### Excerpted passage:

+===+

Purdue’s deceptive sales tactics led to over 300 lawsuits concerning OxyContin to be filed against their company as of 2003 (General Accounting Office, 2003). The fraudulent misrepresentation of addiction rates led to Purdue Pharma and its affiliate to plead guilty to criminal charges of misbranding and to pay $634 million in fines (Van Zee, 2009).
Recreational OxyContin Use Overtakes Broad Swaths of the Country
Drug abuse escalated with the increasing commercial success and accessibility of OxyContin, as “drug abusers learned how to simply crush the controlled-release tablet and swallow, inhale, or inject the high-potency opioid for an intense morphine-like high” (Van Zee, 2009). As described by one user in Paul Tough’s 2001 New York Times piece, “The Alchemy of OxyContin,” “‘When you get that oxy buzz, it’s a great feeling. You’re happy. Your body don’t hurt. Nothing can bring you down. It’s a high to where you don’t have to think about nothing. All your troubles go away. You just feel like everything is lifted off your shoulders.”

+===+

### Questions to answer:
**a)** Write out the stretch of the OxyContin passage from "Purdue’s deceptive sales" through "fines (Van Zee, 2009).", word for word.
**b)** According to the OxyContin passage, why did Purdue Pharma and its affiliate plead guilty to criminal charges and pay fines?

### Listed records:
+===+

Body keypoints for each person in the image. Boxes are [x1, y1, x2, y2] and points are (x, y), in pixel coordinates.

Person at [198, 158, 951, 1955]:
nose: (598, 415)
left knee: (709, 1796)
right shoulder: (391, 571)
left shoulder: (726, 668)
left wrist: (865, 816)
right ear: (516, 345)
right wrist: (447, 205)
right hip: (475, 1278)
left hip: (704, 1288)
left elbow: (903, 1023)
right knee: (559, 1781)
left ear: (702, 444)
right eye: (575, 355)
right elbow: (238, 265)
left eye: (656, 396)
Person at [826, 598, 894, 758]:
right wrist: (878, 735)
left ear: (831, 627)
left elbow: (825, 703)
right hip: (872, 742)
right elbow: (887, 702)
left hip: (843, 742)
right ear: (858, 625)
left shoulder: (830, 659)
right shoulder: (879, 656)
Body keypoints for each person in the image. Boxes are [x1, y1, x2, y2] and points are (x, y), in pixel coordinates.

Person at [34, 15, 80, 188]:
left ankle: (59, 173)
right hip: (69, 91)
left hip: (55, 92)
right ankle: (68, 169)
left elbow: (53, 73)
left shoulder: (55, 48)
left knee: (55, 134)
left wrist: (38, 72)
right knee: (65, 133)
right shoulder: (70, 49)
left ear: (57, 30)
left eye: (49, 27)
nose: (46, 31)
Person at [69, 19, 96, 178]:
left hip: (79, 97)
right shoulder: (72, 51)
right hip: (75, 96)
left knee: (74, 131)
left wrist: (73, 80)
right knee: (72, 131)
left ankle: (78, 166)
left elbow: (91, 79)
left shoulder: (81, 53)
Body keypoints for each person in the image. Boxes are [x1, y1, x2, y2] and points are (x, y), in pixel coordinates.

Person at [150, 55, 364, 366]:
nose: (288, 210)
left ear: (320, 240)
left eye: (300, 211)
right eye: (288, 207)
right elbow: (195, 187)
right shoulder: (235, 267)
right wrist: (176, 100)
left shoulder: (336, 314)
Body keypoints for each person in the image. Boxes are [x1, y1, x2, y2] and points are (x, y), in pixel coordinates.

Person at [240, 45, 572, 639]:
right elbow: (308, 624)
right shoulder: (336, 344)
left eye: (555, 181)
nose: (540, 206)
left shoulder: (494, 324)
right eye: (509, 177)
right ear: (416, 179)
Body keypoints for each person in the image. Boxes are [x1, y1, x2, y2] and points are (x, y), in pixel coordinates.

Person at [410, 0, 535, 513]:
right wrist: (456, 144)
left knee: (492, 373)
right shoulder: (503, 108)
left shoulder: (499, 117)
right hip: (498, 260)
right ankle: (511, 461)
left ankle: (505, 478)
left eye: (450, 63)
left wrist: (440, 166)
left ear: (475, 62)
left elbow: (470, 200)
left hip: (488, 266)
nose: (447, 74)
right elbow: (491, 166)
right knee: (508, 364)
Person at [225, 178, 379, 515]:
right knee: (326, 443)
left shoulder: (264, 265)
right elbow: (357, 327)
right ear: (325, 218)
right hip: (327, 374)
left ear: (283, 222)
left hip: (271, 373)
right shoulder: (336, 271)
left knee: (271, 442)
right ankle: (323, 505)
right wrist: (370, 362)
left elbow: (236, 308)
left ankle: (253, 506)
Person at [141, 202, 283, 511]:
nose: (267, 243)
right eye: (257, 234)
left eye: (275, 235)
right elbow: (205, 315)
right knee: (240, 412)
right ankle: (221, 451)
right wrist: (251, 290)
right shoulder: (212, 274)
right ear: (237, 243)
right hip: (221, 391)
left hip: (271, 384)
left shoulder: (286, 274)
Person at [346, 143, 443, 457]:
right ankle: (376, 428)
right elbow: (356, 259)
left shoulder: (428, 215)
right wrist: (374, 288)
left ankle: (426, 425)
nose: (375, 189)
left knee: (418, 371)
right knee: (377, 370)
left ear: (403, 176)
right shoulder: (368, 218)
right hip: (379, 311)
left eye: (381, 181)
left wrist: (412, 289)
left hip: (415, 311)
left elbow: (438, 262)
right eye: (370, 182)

+===+

### Task-by-task outputs:
**a)**
Purdue’s deceptive sales tactics led to over 300 lawsuits concerning OxyContin to be filed against their company as of 2003 (General Accounting Office, 2003). The fraudulent misrepresentation of addiction rates led to Purdue Pharma and its affiliate to plead guilty to criminal charges of misbranding and to pay $634 million in fines (Van Zee, 2009).

**b)** They pleaded guilty to criminal charges of misbranding because of their fraudulent misrepresentation of addiction rates. As part of this, they paid $634 million in fines.